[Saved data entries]
────────────────
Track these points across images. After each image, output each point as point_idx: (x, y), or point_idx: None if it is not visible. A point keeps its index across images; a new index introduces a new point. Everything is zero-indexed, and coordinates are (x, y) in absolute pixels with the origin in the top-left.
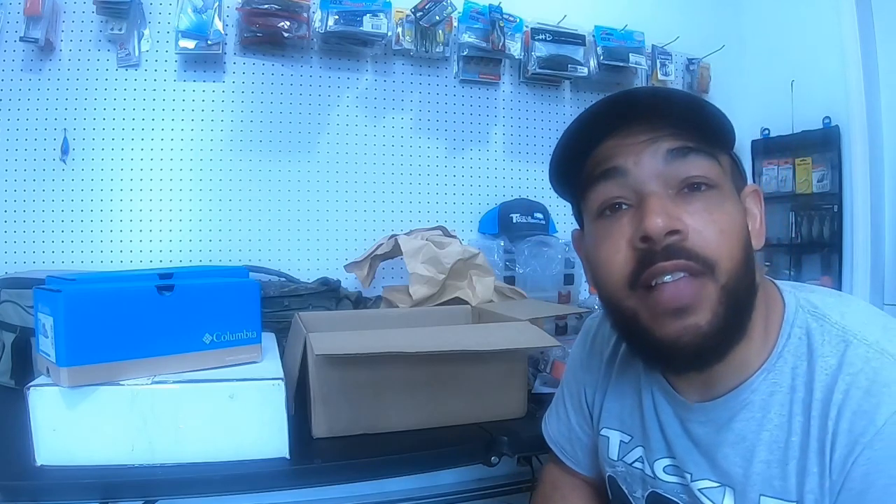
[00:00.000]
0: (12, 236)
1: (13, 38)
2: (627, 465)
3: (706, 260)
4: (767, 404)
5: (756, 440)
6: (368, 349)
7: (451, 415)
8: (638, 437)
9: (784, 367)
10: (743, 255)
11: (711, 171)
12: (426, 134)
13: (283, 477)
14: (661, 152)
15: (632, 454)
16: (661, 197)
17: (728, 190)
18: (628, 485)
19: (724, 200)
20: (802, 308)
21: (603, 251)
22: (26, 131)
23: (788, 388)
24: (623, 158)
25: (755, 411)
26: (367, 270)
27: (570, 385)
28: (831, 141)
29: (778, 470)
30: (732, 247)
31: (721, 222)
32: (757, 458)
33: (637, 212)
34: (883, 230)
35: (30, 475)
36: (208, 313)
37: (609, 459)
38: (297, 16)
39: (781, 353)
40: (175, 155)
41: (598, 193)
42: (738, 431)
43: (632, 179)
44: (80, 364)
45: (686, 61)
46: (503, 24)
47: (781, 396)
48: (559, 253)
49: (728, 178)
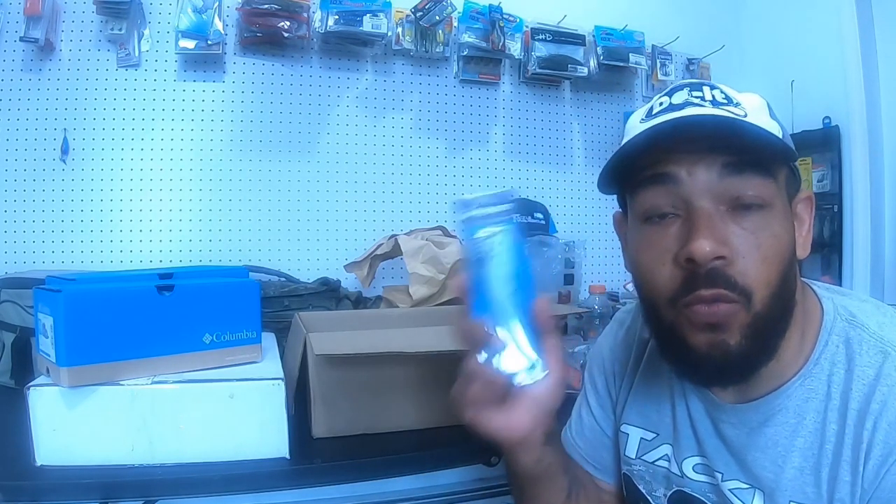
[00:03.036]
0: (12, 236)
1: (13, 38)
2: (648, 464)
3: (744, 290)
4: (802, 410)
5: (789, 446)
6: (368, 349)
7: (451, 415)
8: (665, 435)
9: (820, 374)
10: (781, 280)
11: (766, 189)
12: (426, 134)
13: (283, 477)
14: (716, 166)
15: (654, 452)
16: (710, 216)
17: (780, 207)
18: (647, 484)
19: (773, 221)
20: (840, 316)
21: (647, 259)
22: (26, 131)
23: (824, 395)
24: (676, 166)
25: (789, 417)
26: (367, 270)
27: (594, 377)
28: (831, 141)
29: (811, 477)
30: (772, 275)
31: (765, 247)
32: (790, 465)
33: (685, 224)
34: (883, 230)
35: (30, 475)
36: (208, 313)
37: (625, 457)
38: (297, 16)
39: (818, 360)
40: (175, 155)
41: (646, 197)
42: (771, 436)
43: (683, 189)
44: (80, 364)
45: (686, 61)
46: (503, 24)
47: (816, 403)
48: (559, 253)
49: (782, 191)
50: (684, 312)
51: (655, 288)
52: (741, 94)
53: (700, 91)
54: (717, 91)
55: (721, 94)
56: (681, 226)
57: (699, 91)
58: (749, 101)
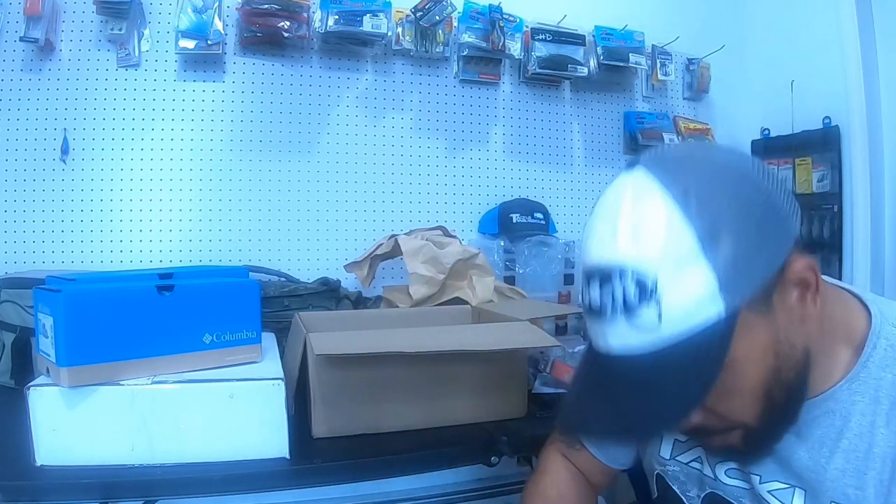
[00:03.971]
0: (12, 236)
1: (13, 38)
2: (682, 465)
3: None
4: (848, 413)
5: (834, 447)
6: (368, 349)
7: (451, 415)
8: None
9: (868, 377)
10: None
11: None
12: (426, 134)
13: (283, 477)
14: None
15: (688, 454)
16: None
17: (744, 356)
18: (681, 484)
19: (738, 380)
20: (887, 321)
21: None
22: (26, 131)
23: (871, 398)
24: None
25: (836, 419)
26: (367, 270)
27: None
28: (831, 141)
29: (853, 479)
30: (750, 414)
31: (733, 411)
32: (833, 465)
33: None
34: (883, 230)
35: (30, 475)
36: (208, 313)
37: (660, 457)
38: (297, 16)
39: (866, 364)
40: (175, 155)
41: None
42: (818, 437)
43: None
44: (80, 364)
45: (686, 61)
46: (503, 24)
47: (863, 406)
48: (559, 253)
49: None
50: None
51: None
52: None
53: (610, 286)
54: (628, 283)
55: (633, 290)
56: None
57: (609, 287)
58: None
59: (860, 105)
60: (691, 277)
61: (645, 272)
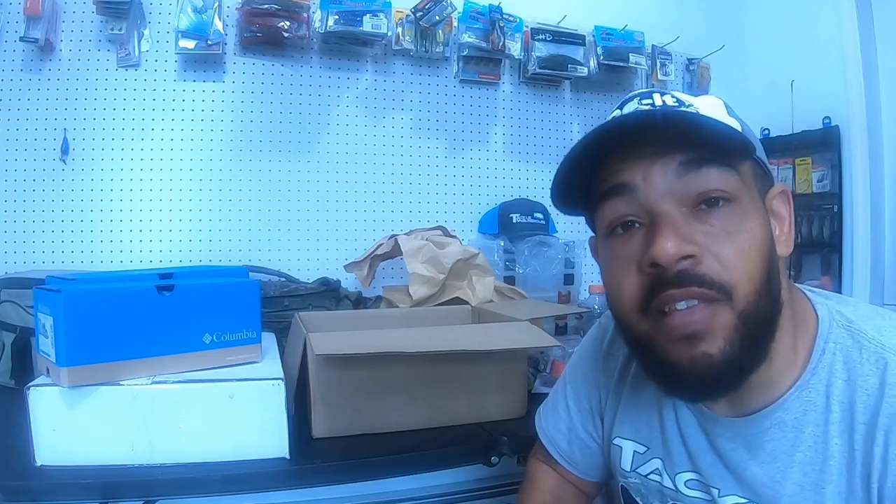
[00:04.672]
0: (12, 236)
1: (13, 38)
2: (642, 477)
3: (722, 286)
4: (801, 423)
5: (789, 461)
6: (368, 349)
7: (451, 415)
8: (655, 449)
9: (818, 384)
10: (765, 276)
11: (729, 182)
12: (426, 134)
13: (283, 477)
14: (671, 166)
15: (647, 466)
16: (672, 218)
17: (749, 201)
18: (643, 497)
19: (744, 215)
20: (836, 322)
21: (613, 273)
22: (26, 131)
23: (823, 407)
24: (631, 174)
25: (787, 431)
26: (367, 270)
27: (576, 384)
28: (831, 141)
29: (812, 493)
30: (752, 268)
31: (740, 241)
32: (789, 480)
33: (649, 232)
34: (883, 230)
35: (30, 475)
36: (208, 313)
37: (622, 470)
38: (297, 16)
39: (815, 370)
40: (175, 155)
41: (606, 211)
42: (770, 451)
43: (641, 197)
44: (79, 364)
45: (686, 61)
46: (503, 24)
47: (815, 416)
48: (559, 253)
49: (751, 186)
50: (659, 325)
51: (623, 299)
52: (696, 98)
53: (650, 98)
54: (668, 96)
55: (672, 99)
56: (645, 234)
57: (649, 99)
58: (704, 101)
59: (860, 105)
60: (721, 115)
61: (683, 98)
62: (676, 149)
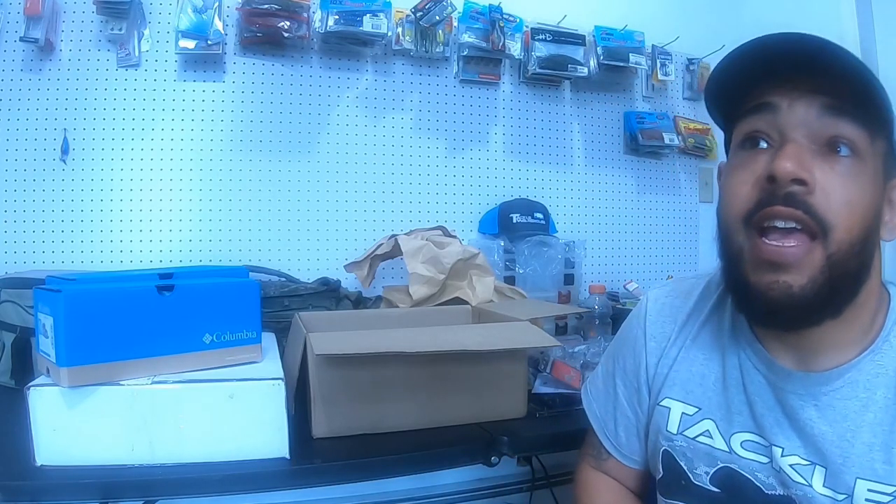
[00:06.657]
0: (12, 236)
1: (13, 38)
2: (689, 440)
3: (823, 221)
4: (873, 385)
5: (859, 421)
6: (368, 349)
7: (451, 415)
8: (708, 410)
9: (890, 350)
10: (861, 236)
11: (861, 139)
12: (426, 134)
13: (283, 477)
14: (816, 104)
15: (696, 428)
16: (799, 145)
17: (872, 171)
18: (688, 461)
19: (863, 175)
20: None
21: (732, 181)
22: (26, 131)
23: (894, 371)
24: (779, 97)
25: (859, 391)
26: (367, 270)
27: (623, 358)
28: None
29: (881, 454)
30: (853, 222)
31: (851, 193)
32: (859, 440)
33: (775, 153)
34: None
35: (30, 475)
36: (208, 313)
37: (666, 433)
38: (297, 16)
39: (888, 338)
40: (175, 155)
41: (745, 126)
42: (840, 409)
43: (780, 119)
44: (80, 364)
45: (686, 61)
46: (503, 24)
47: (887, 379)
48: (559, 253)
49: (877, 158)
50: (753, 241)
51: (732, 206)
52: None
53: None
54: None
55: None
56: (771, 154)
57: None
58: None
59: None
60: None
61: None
────────────────
# [How to complete this task]
Set down every record above exactly as it stands, but skip the pictures.

# [Task output]
Track these points across images. After each image, output each point as point_idx: (x, y), or point_idx: None if it is not visible. A point keeps its index across images; a new index introduces a new point. Everything is zero-indexed, and coordinates are (x, y) in absolute pixels with the origin in the top-left.
[00:00.000]
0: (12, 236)
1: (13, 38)
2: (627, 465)
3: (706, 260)
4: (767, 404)
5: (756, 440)
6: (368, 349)
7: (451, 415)
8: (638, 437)
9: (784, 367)
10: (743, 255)
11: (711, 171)
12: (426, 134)
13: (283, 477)
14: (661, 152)
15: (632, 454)
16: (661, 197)
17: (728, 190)
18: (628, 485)
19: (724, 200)
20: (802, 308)
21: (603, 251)
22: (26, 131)
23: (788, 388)
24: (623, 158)
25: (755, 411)
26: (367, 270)
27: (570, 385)
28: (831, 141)
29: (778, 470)
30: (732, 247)
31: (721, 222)
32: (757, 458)
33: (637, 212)
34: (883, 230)
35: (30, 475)
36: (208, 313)
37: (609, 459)
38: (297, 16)
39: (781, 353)
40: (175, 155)
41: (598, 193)
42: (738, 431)
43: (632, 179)
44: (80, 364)
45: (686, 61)
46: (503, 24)
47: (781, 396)
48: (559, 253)
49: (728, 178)
[00:03.036]
0: (12, 236)
1: (13, 38)
2: (648, 464)
3: (744, 290)
4: (802, 410)
5: (789, 446)
6: (368, 349)
7: (451, 415)
8: (665, 435)
9: (820, 374)
10: (781, 280)
11: (766, 189)
12: (426, 134)
13: (283, 477)
14: (716, 166)
15: (654, 452)
16: (710, 216)
17: (780, 207)
18: (647, 484)
19: (773, 221)
20: (840, 316)
21: (647, 259)
22: (26, 131)
23: (824, 395)
24: (676, 166)
25: (789, 417)
26: (367, 270)
27: (594, 377)
28: (831, 141)
29: (811, 477)
30: (772, 275)
31: (765, 247)
32: (790, 465)
33: (685, 224)
34: (883, 230)
35: (30, 475)
36: (208, 313)
37: (625, 457)
38: (297, 16)
39: (818, 360)
40: (175, 155)
41: (646, 197)
42: (771, 436)
43: (683, 189)
44: (80, 364)
45: (686, 61)
46: (503, 24)
47: (816, 403)
48: (559, 253)
49: (782, 191)
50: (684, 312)
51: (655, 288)
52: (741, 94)
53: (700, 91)
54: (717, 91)
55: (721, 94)
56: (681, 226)
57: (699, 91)
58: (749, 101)
[00:03.971]
0: (12, 236)
1: (13, 38)
2: (682, 465)
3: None
4: (848, 413)
5: (834, 447)
6: (368, 349)
7: (451, 415)
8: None
9: (868, 377)
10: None
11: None
12: (426, 134)
13: (283, 477)
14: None
15: (688, 454)
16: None
17: (744, 356)
18: (681, 484)
19: (738, 380)
20: (887, 321)
21: None
22: (26, 131)
23: (871, 398)
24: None
25: (836, 419)
26: (367, 270)
27: None
28: (831, 141)
29: (853, 479)
30: (750, 414)
31: (733, 411)
32: (833, 465)
33: None
34: (883, 230)
35: (30, 475)
36: (208, 313)
37: (660, 457)
38: (297, 16)
39: (866, 364)
40: (175, 155)
41: None
42: (818, 437)
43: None
44: (80, 364)
45: (686, 61)
46: (503, 24)
47: (863, 406)
48: (559, 253)
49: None
50: None
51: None
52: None
53: (610, 286)
54: (628, 283)
55: (633, 290)
56: None
57: (609, 287)
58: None
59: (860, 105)
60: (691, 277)
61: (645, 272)
[00:04.672]
0: (12, 236)
1: (13, 38)
2: (642, 477)
3: (722, 286)
4: (801, 423)
5: (789, 461)
6: (368, 349)
7: (451, 415)
8: (655, 449)
9: (818, 384)
10: (765, 276)
11: (729, 182)
12: (426, 134)
13: (283, 477)
14: (671, 166)
15: (647, 466)
16: (672, 218)
17: (749, 201)
18: (643, 497)
19: (744, 215)
20: (836, 322)
21: (613, 273)
22: (26, 131)
23: (823, 407)
24: (631, 174)
25: (787, 431)
26: (367, 270)
27: (576, 384)
28: (831, 141)
29: (812, 493)
30: (752, 268)
31: (740, 241)
32: (789, 480)
33: (649, 232)
34: (883, 230)
35: (30, 475)
36: (208, 313)
37: (622, 470)
38: (297, 16)
39: (815, 370)
40: (175, 155)
41: (606, 211)
42: (770, 451)
43: (641, 197)
44: (79, 364)
45: (686, 61)
46: (503, 24)
47: (815, 416)
48: (559, 253)
49: (751, 186)
50: (659, 325)
51: (623, 299)
52: (696, 98)
53: (650, 98)
54: (668, 96)
55: (672, 99)
56: (645, 234)
57: (649, 99)
58: (704, 101)
59: (860, 105)
60: (721, 115)
61: (683, 98)
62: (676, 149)
[00:06.657]
0: (12, 236)
1: (13, 38)
2: (689, 440)
3: (823, 221)
4: (873, 385)
5: (859, 421)
6: (368, 349)
7: (451, 415)
8: (708, 410)
9: (890, 350)
10: (861, 236)
11: (861, 139)
12: (426, 134)
13: (283, 477)
14: (816, 104)
15: (696, 428)
16: (799, 145)
17: (872, 171)
18: (688, 461)
19: (863, 175)
20: None
21: (732, 181)
22: (26, 131)
23: (894, 371)
24: (779, 97)
25: (859, 391)
26: (367, 270)
27: (623, 358)
28: None
29: (881, 454)
30: (853, 222)
31: (851, 193)
32: (859, 440)
33: (775, 153)
34: None
35: (30, 475)
36: (208, 313)
37: (666, 433)
38: (297, 16)
39: (888, 338)
40: (175, 155)
41: (745, 126)
42: (840, 409)
43: (780, 119)
44: (80, 364)
45: (686, 61)
46: (503, 24)
47: (887, 379)
48: (559, 253)
49: (877, 158)
50: (753, 241)
51: (732, 206)
52: None
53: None
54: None
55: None
56: (771, 154)
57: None
58: None
59: None
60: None
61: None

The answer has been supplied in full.